Bij het kopen van zeeduivel let u vooral op de kleur van het visvlees. Dat moet mooi wit zijn. Als zeeduivel niet meer zo fris is, wordt hij merkbaar geel. Als het goed is, zit hij in een glimmend bruin jasje. Die huid moet eraf, en ook nog de rug en aarsvin. Dat moet precies gebeuren, anders zit er toch weer een graatje in – maar moeilijk is het niet, gewoon wat trekken en knippen.

Rond het visvlees zit nu nog een wit vlies. Thuis laat ik dat eraan, en ook de ruggengraat laat ik vrolijk zitten. Maar in restaurants haalt men het vaak weg omdat het tijdens het bakken gaat ‘trekken’ en de stukken vis doet krullen. Erg is dat niet, tenzij u kookt voor de foto.

Ik snij ze in moten en met dat trekkende vel eromheen veranderen die mootjes in een soort mariene ossobuco.

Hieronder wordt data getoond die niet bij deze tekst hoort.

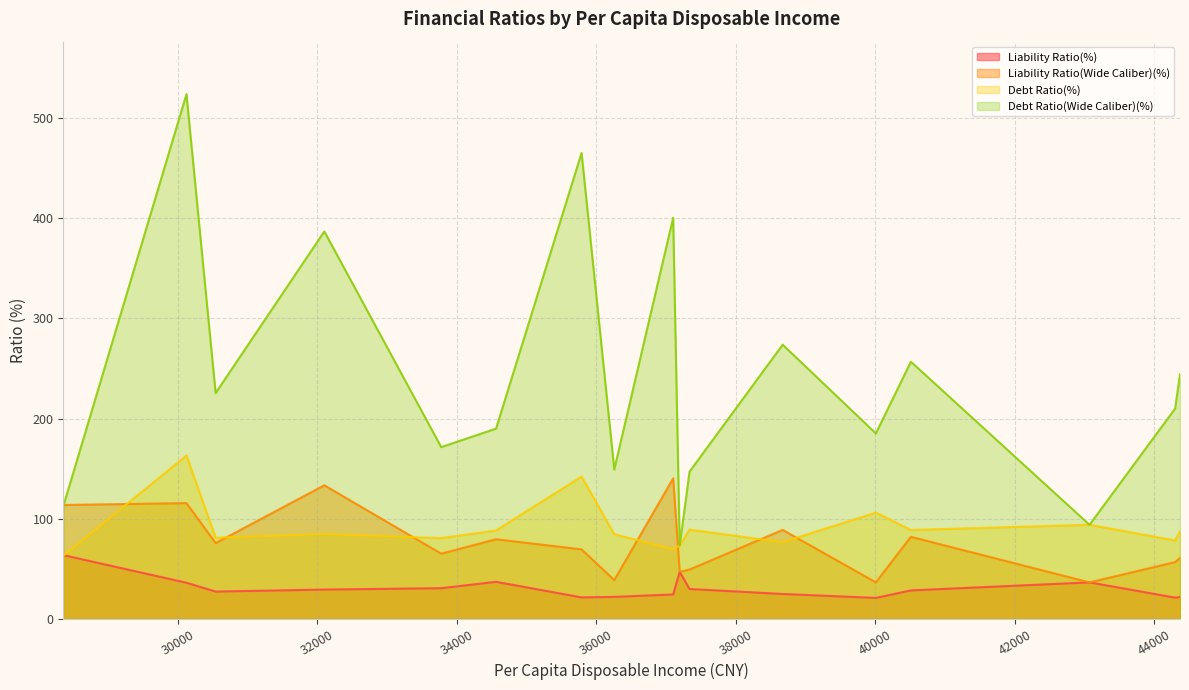

What is the smallest value displayed?

20.8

Koken, bakken of stoven, de zeeduivel leent zich voor vele doelen. Vishandelaars raden zeeduivel ook aan op de barbecue, bijvoorbeeld op spiesjes, want het vlees is lekker stevig. Maar let op, het visvlees bevat heel weinig vet: aangebrand verspreidt deze vis een geur die niet iedereen apprecieert.

Barcelona maakt van rap , zoals de zeeduivel daar heet, zowat het stedelijke zeegerecht bij uitstek. Gewoon gebakken a la plancha . In Italië spreken ze van rana pescatrice , een vissende kikker dus. En vergeet niet: de baudroie is een essentieel ingrediënt in de bouillabaisse van Marseille. Maar zeg nooit lotte : dat is in wezen een heel andere vis.

Een makkelijk recept: à l’américaine . Snij de zeeduivelham in ‘schenkels’ en rol ze even door de bloem. Bak ze aan in een cocotte met een mengsel van boter en olie en haal ze er weer uit. Hak ajuinen klein samen met een teentje look. Laat die aanstoven in hetzelfde vet; blus met enkele druppels cognac, wat witte wijn en doe er enkele lepels tomatenpuree door. Peper en een ietsepietsie cayenne. Als alles gemengd is, mag de vis er weer bij. Na vijftien minuten is het zeker klaar. Ik geef er rijst bij. Smakelijk.